André Freire, politólogo, que em algumas ocasiões tem colaborado com o PS (preparou, por exemplo, uma reforma eleitoral que os socialistas puseram rapidamente na gaveta), sublinha, precisamente, que um dos "pontos fracos" da governação "socrática" foi a sua propensão para actuar de "forma musculada". "Não se distinguiu das maiorias de Cavaco Silva, pelo contrário. E acho que até irá sofrer os efeitos perversos desta forma de governar mais cedo do que Cavaco Silva sofreu", afirma. "Este registo não é de esquerda moderna. Uma esquerda não trata os cidadãos como se fossem súbditos."

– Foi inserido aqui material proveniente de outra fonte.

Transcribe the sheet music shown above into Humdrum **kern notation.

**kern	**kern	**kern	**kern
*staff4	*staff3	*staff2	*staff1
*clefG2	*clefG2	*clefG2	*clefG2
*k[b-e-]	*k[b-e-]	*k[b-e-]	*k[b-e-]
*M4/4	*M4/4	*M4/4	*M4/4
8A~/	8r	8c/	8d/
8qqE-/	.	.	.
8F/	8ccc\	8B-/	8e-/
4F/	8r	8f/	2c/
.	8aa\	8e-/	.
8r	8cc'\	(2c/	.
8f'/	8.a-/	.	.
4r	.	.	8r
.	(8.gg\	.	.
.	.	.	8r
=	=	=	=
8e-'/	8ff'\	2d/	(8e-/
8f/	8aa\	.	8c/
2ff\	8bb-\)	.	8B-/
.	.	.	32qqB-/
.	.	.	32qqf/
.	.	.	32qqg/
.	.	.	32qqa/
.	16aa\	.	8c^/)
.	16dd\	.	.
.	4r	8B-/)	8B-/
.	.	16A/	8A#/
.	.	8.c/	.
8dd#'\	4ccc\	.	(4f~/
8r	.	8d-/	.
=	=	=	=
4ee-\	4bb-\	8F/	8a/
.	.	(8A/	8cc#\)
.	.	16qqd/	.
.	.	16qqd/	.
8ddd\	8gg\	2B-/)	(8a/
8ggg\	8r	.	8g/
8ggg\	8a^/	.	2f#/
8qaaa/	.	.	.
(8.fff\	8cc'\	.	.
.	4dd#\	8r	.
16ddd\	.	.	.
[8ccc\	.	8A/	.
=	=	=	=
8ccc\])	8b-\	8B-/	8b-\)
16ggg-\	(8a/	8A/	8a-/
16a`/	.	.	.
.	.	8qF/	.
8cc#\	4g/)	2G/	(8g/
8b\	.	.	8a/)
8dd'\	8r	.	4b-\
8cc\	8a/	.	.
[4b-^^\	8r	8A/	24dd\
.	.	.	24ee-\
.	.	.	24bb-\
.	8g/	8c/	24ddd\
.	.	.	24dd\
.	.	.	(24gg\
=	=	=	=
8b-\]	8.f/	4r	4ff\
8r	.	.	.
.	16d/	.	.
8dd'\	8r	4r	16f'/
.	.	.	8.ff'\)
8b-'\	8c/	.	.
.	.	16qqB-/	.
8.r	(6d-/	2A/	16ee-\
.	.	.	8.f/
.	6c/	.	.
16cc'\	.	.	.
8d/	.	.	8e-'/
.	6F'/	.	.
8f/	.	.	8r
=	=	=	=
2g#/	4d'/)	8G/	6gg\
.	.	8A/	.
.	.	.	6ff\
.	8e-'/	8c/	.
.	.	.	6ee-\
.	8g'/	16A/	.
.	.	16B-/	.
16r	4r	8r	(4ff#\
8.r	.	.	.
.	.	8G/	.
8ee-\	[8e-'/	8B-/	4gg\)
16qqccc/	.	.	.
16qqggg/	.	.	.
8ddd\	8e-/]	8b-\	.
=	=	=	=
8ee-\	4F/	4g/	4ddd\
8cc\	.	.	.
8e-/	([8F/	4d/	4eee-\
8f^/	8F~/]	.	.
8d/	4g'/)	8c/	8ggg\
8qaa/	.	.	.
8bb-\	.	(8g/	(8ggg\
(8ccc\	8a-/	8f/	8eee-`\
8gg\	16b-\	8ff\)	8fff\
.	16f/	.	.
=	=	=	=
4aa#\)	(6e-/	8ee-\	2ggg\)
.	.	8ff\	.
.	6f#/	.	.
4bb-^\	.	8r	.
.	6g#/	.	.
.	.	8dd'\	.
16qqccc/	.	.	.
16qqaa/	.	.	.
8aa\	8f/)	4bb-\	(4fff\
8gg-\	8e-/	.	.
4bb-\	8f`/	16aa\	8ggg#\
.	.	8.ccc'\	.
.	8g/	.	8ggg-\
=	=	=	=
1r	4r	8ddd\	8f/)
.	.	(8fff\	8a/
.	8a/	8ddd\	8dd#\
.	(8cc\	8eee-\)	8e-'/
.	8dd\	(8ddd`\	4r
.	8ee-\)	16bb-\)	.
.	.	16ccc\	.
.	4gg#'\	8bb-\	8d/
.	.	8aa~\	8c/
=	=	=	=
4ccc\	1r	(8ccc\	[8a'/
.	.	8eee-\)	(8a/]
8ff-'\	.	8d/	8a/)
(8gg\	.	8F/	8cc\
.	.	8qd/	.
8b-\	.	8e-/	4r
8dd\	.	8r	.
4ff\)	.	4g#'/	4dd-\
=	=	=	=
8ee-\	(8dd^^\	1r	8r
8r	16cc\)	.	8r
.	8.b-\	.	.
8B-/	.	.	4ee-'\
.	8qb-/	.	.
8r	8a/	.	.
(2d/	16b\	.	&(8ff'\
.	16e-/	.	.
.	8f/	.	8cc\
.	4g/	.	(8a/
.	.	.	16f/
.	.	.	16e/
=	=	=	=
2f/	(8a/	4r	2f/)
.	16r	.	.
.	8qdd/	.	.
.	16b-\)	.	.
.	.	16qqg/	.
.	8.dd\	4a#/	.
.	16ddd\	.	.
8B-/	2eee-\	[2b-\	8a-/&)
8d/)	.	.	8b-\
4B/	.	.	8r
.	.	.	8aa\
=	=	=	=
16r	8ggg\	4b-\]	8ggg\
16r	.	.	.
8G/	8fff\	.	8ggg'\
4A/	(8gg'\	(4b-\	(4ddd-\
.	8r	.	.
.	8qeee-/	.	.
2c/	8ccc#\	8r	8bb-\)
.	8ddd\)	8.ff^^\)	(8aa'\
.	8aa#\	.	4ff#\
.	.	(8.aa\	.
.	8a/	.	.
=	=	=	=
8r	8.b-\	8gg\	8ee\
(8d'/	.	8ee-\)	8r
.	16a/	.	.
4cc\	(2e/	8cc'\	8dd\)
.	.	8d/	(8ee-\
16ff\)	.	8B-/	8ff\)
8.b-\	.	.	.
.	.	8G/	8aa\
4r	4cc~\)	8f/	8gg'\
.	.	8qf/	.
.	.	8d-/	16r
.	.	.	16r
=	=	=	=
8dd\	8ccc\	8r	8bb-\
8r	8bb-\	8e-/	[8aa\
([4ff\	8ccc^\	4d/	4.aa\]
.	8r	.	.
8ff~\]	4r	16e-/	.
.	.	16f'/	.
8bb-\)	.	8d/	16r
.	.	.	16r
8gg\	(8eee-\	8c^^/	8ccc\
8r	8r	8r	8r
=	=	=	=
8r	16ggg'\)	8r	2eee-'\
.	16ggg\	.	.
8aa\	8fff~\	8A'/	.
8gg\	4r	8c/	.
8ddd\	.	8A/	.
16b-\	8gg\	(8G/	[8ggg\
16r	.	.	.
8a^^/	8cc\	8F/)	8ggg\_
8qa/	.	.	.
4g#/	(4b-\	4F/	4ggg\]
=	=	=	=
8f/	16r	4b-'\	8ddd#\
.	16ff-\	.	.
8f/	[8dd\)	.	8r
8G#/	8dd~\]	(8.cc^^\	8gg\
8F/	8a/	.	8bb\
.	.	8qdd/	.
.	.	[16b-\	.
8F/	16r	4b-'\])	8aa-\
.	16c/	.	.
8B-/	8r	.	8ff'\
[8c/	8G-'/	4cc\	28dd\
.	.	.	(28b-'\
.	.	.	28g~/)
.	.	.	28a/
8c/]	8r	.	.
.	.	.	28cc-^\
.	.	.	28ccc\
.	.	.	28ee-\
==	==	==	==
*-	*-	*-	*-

Segundo o politólogo, um dos "pontos fracos" da maioria socialista revelou-se também na reforma da segurança social. "Era necessária, tendo em vista a sua sustentatibilidade mas foi feita com os custos mal distribuídos." Dito de outra forma: "os custos dessa reforma recaíram sobretudo sobre os assalariados e menos sobre as empresas, os custos foram sobretudo para o trabalho e pouco para o capital."

Outro "ponto fraco" residiu, segundo André Freire, na "contradição" entre "aposta na ciência e tecnologia" e um "brutal desinvestimento nas universidades públicas". "Não se percebe como uma coisa se compagina com a outra."

Em Janeiro de 2006, Manuel Alegre desafiou o seu partido e concorreu às presidenciais contra o candidato oficial do partido, o fundador Mário Soares. Surpreendentemente (ou talvez não...) foi o primeiro no campeonato da esquerda nessa eleição, conquistando 21% dos votos, ou seja, cerca de 1,1 milhão de votos. Soares ficou-se pelos 15%. Alegre, aparentemente, "capturou" nessa eleição uma parte importante dos eleitores do PS já nessa altura descontentes.

Hoje, todos os dias, o vice-presidente da Assembleia da República continua a agitar o seu milhão de votos perante a direcção do PS, ameaçando romper e alimentando reuniões conjuntas com o Bloco de Esquerda, com desiludidos do PCP e com outros independentes de esquerda, nomeadamente da área sindical.

Falando ontem ao DN, o ex-candidato presidencial só recordou quatro medidas como algo que o PS possa reivindicar como de esquerda: o referendo ao aborto, a procriação medicamente assistida, o novo regime do divórcio e a Lei da Paridade. Tudo o resto é "desilusão". Se o Governo não cair entretanto, em Outubro se verá o destino eleitoral dessa desilusão.

in DN

é este o jornalismo que temos???????